▶ Exercise requirements: Only lines containing "nhất" belong in the answer, each copied from the entries below.
___ Records ___
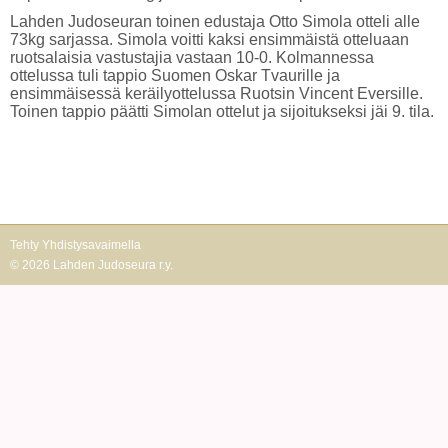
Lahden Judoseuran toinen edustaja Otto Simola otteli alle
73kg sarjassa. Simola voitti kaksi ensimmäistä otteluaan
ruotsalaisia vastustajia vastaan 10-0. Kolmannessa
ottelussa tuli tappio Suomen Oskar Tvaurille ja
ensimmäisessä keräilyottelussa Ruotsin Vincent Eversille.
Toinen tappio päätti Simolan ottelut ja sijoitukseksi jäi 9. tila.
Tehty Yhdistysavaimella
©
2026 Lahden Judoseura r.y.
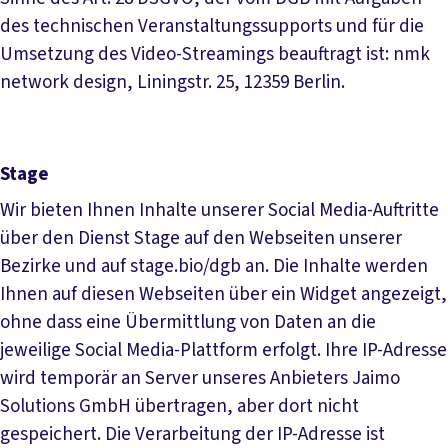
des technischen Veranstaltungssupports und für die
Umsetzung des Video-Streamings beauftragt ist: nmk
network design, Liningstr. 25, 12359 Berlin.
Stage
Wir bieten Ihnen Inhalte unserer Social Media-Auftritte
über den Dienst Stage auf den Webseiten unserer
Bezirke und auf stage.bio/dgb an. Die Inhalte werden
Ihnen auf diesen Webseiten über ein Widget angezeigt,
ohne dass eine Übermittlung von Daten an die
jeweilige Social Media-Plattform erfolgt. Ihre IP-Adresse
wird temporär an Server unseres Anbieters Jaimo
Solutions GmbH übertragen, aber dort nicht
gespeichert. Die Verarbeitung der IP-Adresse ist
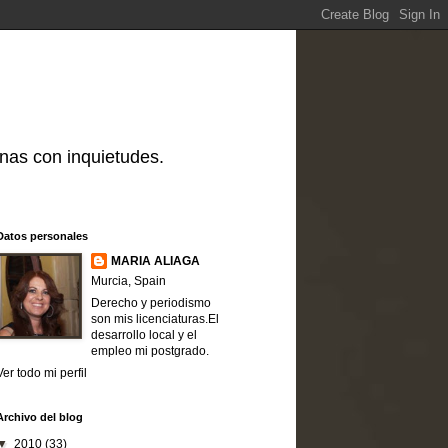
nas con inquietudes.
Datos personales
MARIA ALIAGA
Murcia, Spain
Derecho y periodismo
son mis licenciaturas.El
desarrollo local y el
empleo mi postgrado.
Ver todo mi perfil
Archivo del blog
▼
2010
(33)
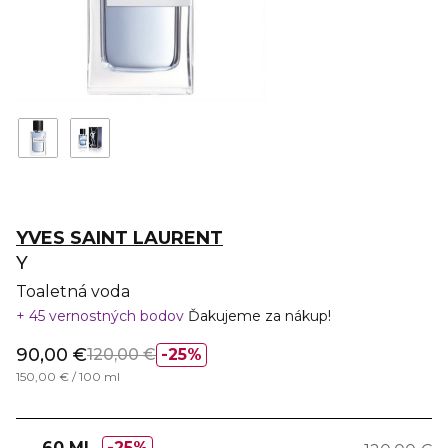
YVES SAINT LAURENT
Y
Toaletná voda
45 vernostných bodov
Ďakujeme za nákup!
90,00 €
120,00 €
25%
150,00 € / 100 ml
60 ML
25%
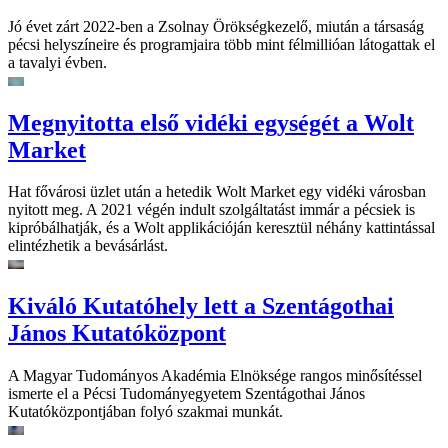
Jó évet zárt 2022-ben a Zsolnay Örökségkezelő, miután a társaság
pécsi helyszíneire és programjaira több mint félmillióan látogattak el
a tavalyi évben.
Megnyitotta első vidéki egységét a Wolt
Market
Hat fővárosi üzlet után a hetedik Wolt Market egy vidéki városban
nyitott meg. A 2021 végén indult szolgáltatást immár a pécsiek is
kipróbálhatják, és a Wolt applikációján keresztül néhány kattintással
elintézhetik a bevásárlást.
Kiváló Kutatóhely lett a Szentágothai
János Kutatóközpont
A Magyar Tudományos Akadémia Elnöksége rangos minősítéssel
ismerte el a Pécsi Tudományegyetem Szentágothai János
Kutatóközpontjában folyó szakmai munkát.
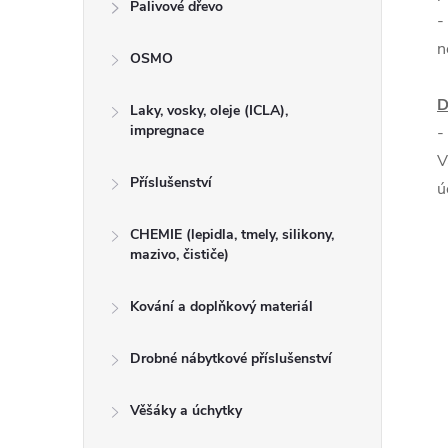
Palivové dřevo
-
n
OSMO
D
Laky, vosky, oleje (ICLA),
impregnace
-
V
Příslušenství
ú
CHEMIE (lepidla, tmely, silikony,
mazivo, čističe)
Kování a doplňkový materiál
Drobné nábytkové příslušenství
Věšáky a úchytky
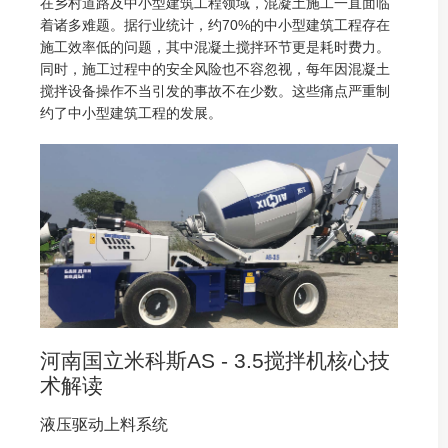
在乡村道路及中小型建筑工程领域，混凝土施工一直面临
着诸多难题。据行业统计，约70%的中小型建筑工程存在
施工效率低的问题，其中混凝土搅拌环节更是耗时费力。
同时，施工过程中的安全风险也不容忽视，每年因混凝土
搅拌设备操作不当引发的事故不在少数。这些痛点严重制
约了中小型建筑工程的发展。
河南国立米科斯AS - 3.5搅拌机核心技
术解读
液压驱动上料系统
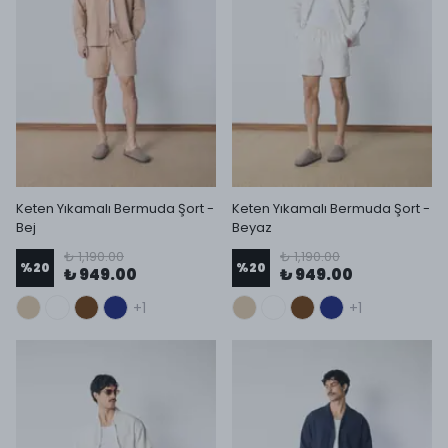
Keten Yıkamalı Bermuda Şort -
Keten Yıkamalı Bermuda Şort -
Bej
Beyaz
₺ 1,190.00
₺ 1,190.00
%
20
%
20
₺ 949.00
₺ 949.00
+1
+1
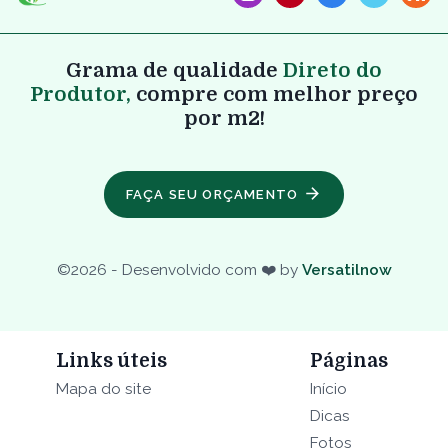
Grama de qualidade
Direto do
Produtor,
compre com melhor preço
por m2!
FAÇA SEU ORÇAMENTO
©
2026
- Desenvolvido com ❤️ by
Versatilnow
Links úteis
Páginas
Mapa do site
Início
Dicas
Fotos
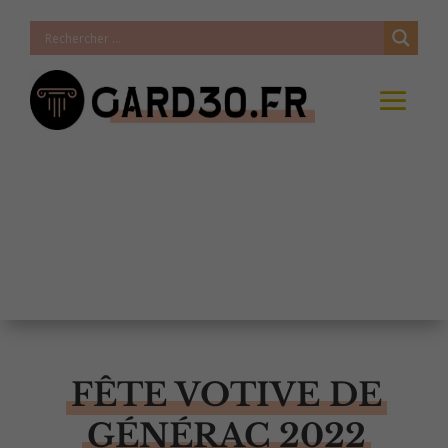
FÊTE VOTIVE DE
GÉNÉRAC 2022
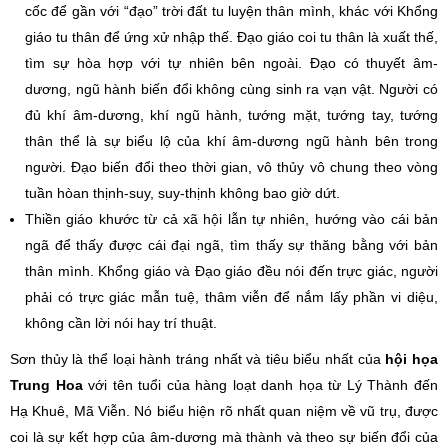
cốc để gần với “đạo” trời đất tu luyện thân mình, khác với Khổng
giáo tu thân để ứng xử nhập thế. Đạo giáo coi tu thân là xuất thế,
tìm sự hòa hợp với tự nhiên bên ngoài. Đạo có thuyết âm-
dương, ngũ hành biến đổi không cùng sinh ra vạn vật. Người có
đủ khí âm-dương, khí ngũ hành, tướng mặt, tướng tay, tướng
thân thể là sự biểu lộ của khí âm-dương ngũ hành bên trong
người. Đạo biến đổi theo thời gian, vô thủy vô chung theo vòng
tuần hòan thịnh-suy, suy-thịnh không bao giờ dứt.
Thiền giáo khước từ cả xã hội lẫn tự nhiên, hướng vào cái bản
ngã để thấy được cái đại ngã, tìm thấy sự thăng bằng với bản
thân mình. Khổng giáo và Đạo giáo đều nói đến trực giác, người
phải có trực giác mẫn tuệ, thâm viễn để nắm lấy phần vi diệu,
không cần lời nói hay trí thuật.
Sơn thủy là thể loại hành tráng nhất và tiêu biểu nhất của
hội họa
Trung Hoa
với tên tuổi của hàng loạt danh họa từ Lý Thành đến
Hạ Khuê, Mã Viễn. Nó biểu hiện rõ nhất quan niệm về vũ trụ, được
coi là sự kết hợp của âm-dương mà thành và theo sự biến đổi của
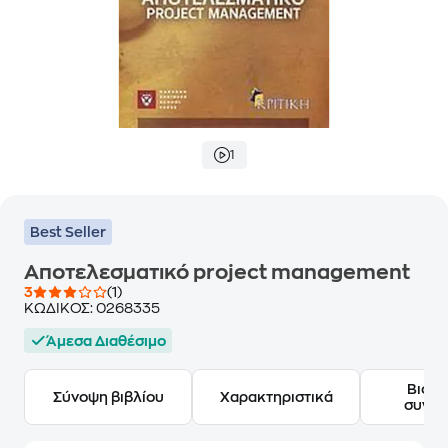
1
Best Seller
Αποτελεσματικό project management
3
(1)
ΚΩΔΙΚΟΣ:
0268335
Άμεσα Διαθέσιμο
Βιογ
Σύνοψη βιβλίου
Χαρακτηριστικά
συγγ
___
▶ Problem solution:
Sơn thủy là thể loại hành tráng nhất và tiêu biểu nhất của
Hạ Khuê, Mã Viễn. Nó biểu hiện rõ nhất quan niệm về vũ trụ, được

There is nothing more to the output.